Leadership Council officers, however, were this country's biggest proponents of multiple personality disorder during the 1980s. And because many of their patients told stories of satanic ritual abuse, the credulous dissociation therapists promoted a national hysteria over apocryphal devil-worshipping child molesters, including in daycare centers. They attacked the Psychological Bulletin study after it came out in 1998. Now they're after "Harmful to Minors," no doubt because it suggests that not all children are psychologically ravaged by sex abuse, or in need of lifetime therapy.   

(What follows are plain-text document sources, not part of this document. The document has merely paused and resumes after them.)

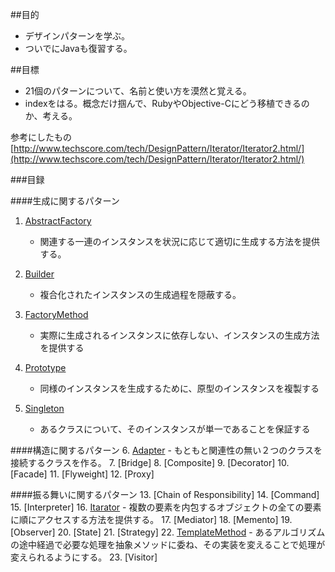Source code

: ##目的
- デザインパターンを学ぶ。
- ついでにJavaも復習する。


##目標
- 21個のパターンについて、名前と使い方を漠然と覚える。
- indexをはる。概念だけ掴んで、RubyやObjective-Cにどう移植できるのか、考える。

参考にしたもの
[http://www.techscore.com/tech/DesignPattern/Iterator/Iterator2.html/](http://www.techscore.com/tech/DesignPattern/Iterator/Iterator2.html/)


###目録

####生成に関するパターン
1. [AbstractFactory](./assets/mds/abstract_factory.md)
	- 関連する一連のインスタンスを状況に応じて適切に生成する方法を提供する。

2. [Builder](./assets/mds/builder.md)
	- 複合化されたインスタンスの生成過程を隠蔽する。

3. [FactoryMethod](./assets/mds/FactoryMethod.md)
	- 実際に生成されるインスタンスに依存しない、インスタンスの生成方法を提供する

4. [Prototype](./assets/mds/prototype.md)
	- 同様のインスタンスを生成するために、原型のインスタンスを複製する
5. [Singleton](./assets/mds/Singleton.md)
	- あるクラスについて、そのインスタンスが単一であることを保証する

####構造に関するパターン
6. [Adapter](./assets/mds/Adapter.md)
	- もともと関連性の無い２つのクラスを接続するクラスを作る。
7. [Bridge]
8. [Composite]
9. [Decorator]
10. [Facade]
11. [Flyweight]
12. [Proxy]

####振る舞いに関するパターン
13. [Chain of Responsibility]
14. [Command]
15. [Interpreter]
16. [Itarator](./assets/mds/Iterator.md) 
	- 複数の要素を内包するオブジェクトの全ての要素に順にアクセスする方法を提供する。
17. [Mediator]
18. [Memento]
19. [Observer]
20. [State]
21. [Strategy]
22. [TemplateMethod](./assets/mds/TemplateMethod.md)
	- あるアルゴリズムの途中経過で必要な処理を抽象メソッドに委ね、その実装を変えることで処理が変えられるようにする。
23. [Visitor]

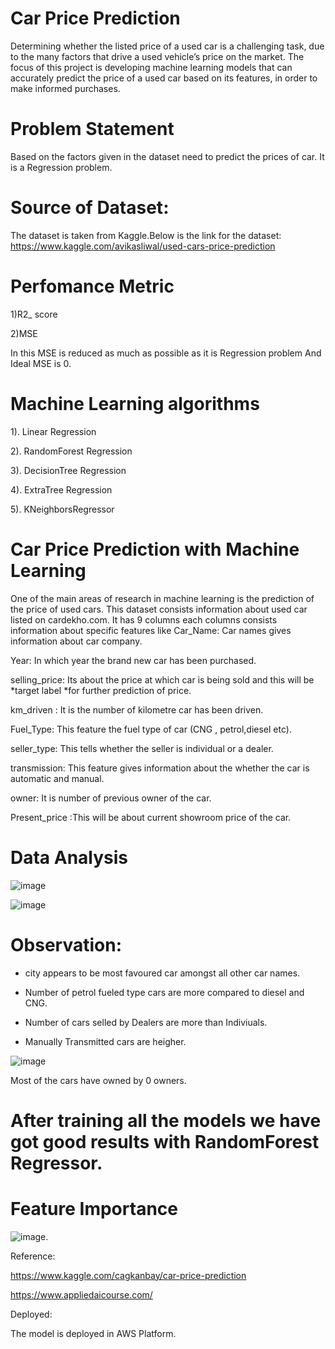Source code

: # Car Price Prediction

Determining whether the listed price of a used car is a challenging task, due to the many factors that drive a used vehicle’s price on the market. The focus of this project is developing machine learning models that can accurately predict the price of a used car based on its features, in order to make informed purchases.

# Problem Statement

Based on the factors given in the dataset need to predict the prices of car. It is a Regression problem.

# Source of Dataset:

The dataset is taken from Kaggle.Below is the link for the dataset:
https://www.kaggle.com/avikasliwal/used-cars-price-prediction

# Perfomance Metric

1)R2_ score

2)MSE

In this MSE is reduced as much as possible as it is Regression problem And Ideal MSE is 0.

# Machine Learning algorithms 

1). Linear Regression

2). RandomForest Regression

3). DecisionTree Regression

4). ExtraTree Regression

5). KNeighborsRegressor

# Car Price Prediction with Machine Learning

One of the main areas of research in machine learning is the prediction of the price of used cars. This dataset consists information about used car listed on cardekho.com. It has 9 columns each columns consists information about specific features like Car_Name: Car names gives information about car company.

Year: In which year the brand new car has been purchased.

selling_price: Its about the price at which car is being sold and this will be *target label *for further prediction of price.

km_driven : It is the number of kilometre car has been driven.

Fuel_Type: This feature the fuel type of car (CNG , petrol,diesel etc).

seller_type: This tells whether the seller is individual or a dealer.

transmission: This feature gives information about the whether the car is automatic and manual.

owner: It is number of previous owner of the car.

Present_price :This will be about current showroom price of the car.

# Data Analysis

![image](https://user-images.githubusercontent.com/74994512/134683295-f6f5ab25-4934-4a83-9364-0fa2f4e149b0.png)





![image](https://user-images.githubusercontent.com/74994512/134684418-06f0c5d2-dc0c-4e50-bb56-ea1d0c980e4e.png)

# Observation:

*   city appears to be most favoured car amongst all other car names.
  
*   Number of petrol fueled type cars are more compared to diesel and CNG.
  
*   Number of cars selled by Dealers are more than Indiviuals.

*   Manually Transmitted cars are heigher.

![image](https://user-images.githubusercontent.com/74994512/134684781-b6f37f85-28a9-45e3-a22e-da74927dcd60.png)





  Most of the cars have owned by 0 owners.
  
  # After training all the models we have got good results with RandomForest Regressor.
  
  # Feature Importance
  
  ![image](https://user-images.githubusercontent.com/74994512/134687914-e04272b6-189e-4bdf-a806-923a904948c0.png).
  
  
  
  
  
  Reference: 
  
  https://www.kaggle.com/cagkanbay/car-price-prediction
  
  https://www.appliedaicourse.com/

Deployed:

The model is deployed in AWS Platform.



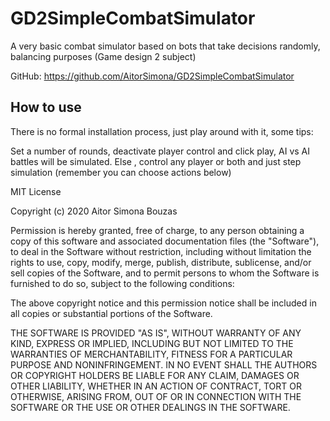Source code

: # GD2SimpleCombatSimulator
A very basic combat simulator based on bots that take decisions randomly, balancing purposes (Game design 2 subject)

GitHub: https://github.com/AitorSimona/GD2SimpleCombatSimulator

## How to use

There is no formal installation process, just play around with it, some tips:

Set a number of rounds, deactivate player control and click play, AI vs AI battles will be simulated.
Else , control any player or both and just step simulation (remember you can choose actions below)


MIT License

Copyright (c) 2020 Aitor Simona Bouzas

Permission is hereby granted, free of charge, to any person obtaining a copy
of this software and associated documentation files (the "Software"), to deal
in the Software without restriction, including without limitation the rights
to use, copy, modify, merge, publish, distribute, sublicense, and/or sell
copies of the Software, and to permit persons to whom the Software is
furnished to do so, subject to the following conditions:

The above copyright notice and this permission notice shall be included in all
copies or substantial portions of the Software.

THE SOFTWARE IS PROVIDED "AS IS", WITHOUT WARRANTY OF ANY KIND, EXPRESS OR
IMPLIED, INCLUDING BUT NOT LIMITED TO THE WARRANTIES OF MERCHANTABILITY,
FITNESS FOR A PARTICULAR PURPOSE AND NONINFRINGEMENT. IN NO EVENT SHALL THE
AUTHORS OR COPYRIGHT HOLDERS BE LIABLE FOR ANY CLAIM, DAMAGES OR OTHER
LIABILITY, WHETHER IN AN ACTION OF CONTRACT, TORT OR OTHERWISE, ARISING FROM,
OUT OF OR IN CONNECTION WITH THE SOFTWARE OR THE USE OR OTHER DEALINGS IN THE
SOFTWARE.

The University of Minnesota is now trying to mollify all these attackers by ordering an "external review" of how the University of Minnesota Press chooses books for publication. The university vice president who oversees the press says she can't imagine reviewers' recommendations will undermine academic freedom. She could be right. Still, the very fact that there was a review in the first place is bound to chill academic presses all over the country when they deal in the future with controversial books. It seems incredible that decisions about what constitutes science and scholarship -- not to mention mainstream American values -- are being dictated by Bible-thumpers, talk-show martinets and proponents of questionable therapy.

Debbie Nathan is a New York-based writer and the co-author, with Michael Snedeker, of Satan's Silence: Ritual Abuse and the Making of a Modern American Witch Hunt.